A vida na terra durante o Período Permiano, que durou de cerca de 298 milhões a 252 milhões de anos atrás, foi dominada pelos sinapsídeos, os precursores evolutivos dos mamíferos ou protomamíferos. Os dinossauros levaram mais de cem milhões de anos para evoluir.
“Os sinapsídeos permianos incluíam nossos próprios ancestrais, e poucas pessoas sabem disso”, disse Christian Kammerer, curador de pesquisa e paleontólogo do Museu de Ciências Naturais da Carolina do Norte e autor do artigo. Esses sinapsídeos, acrescentou, “estão mais próximos de nós do que qualquer dinossauro ou outro réptil”.
Os gorgonopsianos eram um grupo dentro dos sinapsídeos. Esses carnívoros de quatro patas caçavam com dentes de sabre projetando-se de um focinho retangular quadrado. “Eles eram uma espécie de T.rex de seu tempo”, disse Pia Viglietti, pesquisadora do Field Museum of Natural History e outra autora do artigo.
A massa de terra da Terra era então principalmente um único supercontinente Pangea. A equipe descobriu que várias espécies de gorgonopsia ocupavam o nicho de predador superior no que é hoje a Bacia de Karoo, na África do Sul, durante aproximadamente milhões de anos de extinção do Permiano. Numa sucessão quase de linha de fábrica, uma série de gorgonopsianos evoluiu, preencheu esse nicho, extinguiu-se e foi substituída por outra.
Mas o que os surpreendeu foi a descoberta de que uma espécie de gorgonopsia havia evoluído e rapidamente se tornado dominante no final da extinção do Permiano. Assemelhava-se muito a uma espécie do tamanho de um tigre siberiano, Inostrancevia alexandri, que antes só havia sido encontrado na Rússia.
Os dois novos espécimes foram descobertos por Nthaopa Ntheri e John Nyaphuli em 2010 e 2011 durante o trabalho de campo liderado por Jennifer Botha, coautora da Universidade de Witwatersrand. Mas não foi até que a equipe atual reexaminou 77 fósseis gorgonopsianos do Karoo que eles perceberam que se tratava de uma nova espécie. (O Sr. Nyaphuli foi responsável por inúmeras descobertas fósseis significativas, observou o Dr. Viglietti, e morreu em 2020.)

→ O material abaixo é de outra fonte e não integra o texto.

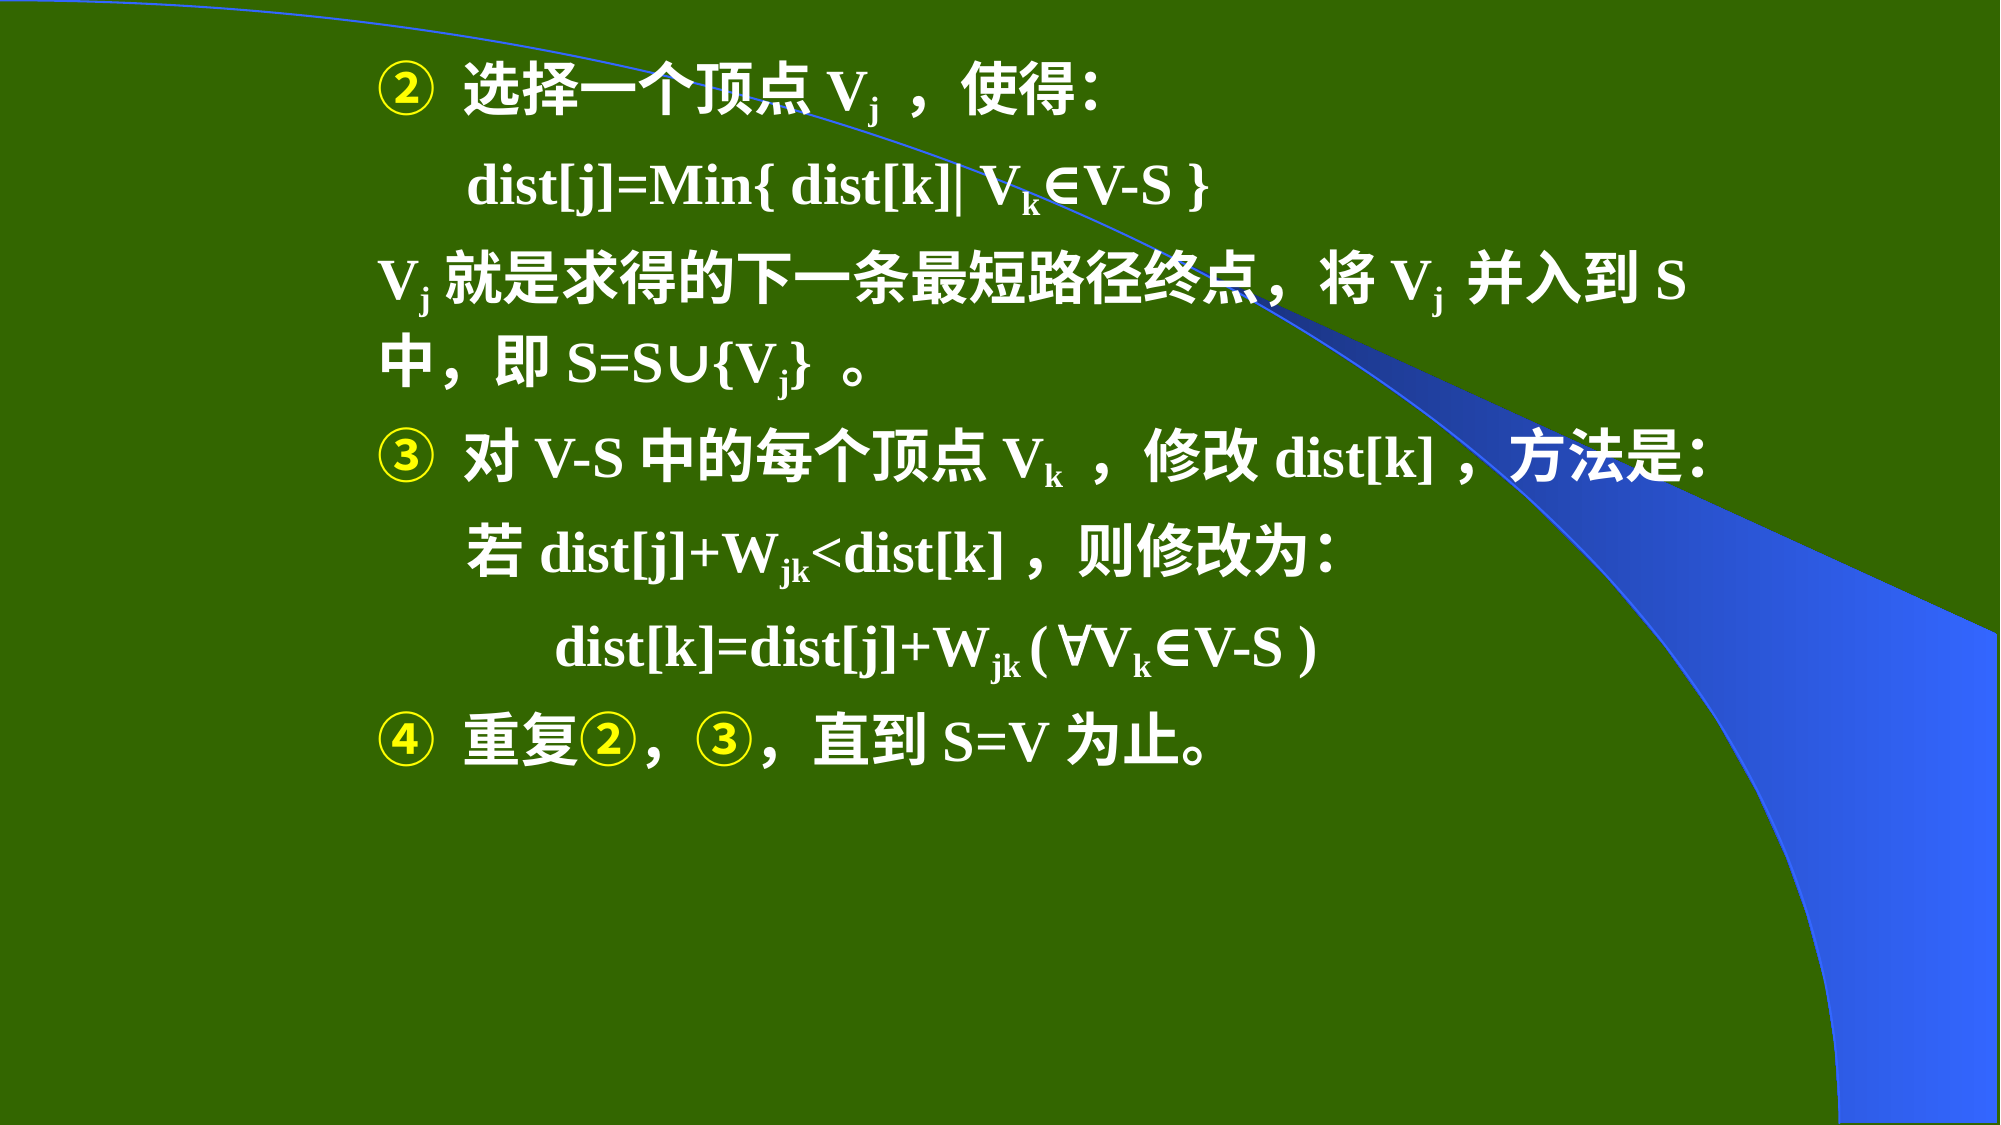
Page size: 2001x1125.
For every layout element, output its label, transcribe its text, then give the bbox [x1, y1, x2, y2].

list ② 选择一个顶点Vj ，使得： dist[j]=Min{ dist[k]| Vk∈V-S } Vj就是求得的下一条最短路径终点，将Vj 并入到S中，即S=S∪{Vj} 。 ③ 对V-S中的每个顶点Vk ，修改dist[k]，方法是： 若dist[j]+Wjk<dist[k]，则修改为： dist[k]=dist[j]+Wjk (Vk∈V-S ) ④ 重复②，③，直到S=V为止。 [274, 36, 1726, 752]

Eles batizaram o animal de Inostrancevia africana e propõem que seus ancestrais migraram do extremo norte para o sul através da perigosa massa de terra Pangean. Quando seus descendentes dominaram o que se tornou a África Austral, eles não tinham concorrentes verdadeiros, pois se alimentavam de rebanhos de herbívoro Lystrosaurus.
Juan Carlos Cisneros, paleontólogo especializado em Permiano na Universidade Federal do Piauí, no Brasil, que não participou da pesquisa, disse que descobrir gorgonopsias semelhantes na Rússia e na África do Sul foi “inesperado e emocionante”.
“Aparentemente, o que foi azar para os predadores do sul”, disse ele, referindo-se à extinção de espécies gorgonopsianas pouco antes da Inostrancevia africana chegado, “era oportunidade para os do norte.”
Não demorou muito para que a Inostrancevia africana enfrentasse sua própria extinção. Essa descoberta, enfatiza a equipe, oferece lições às quais devemos prestar atenção.
“O que matou os gorgonopsianos e todo o seu ecossistema”, disse o Dr. Viglietti, “foi uma crise de aquecimento global que aconteceu ao longo de centenas de milhares de anos”. Ela observou que, no mundo de hoje, “estamos vendo essas mesmas mudanças ao longo de uma única vida humana”.
O Dr. Kammerer também vê a descoberta como uma oportunidade para dar uma outra olhada na extinção do Permiano-Triássico, que é frequentemente negligenciada em favor da era dos dinossauros que se seguiu.
“Sem essa extinção, há todas as indicações de que os protomamíferos teriam continuado a governar a Terra”, disse ele, “e os ancestrais dos dinossauros talvez nunca tivessem tido uma chance”.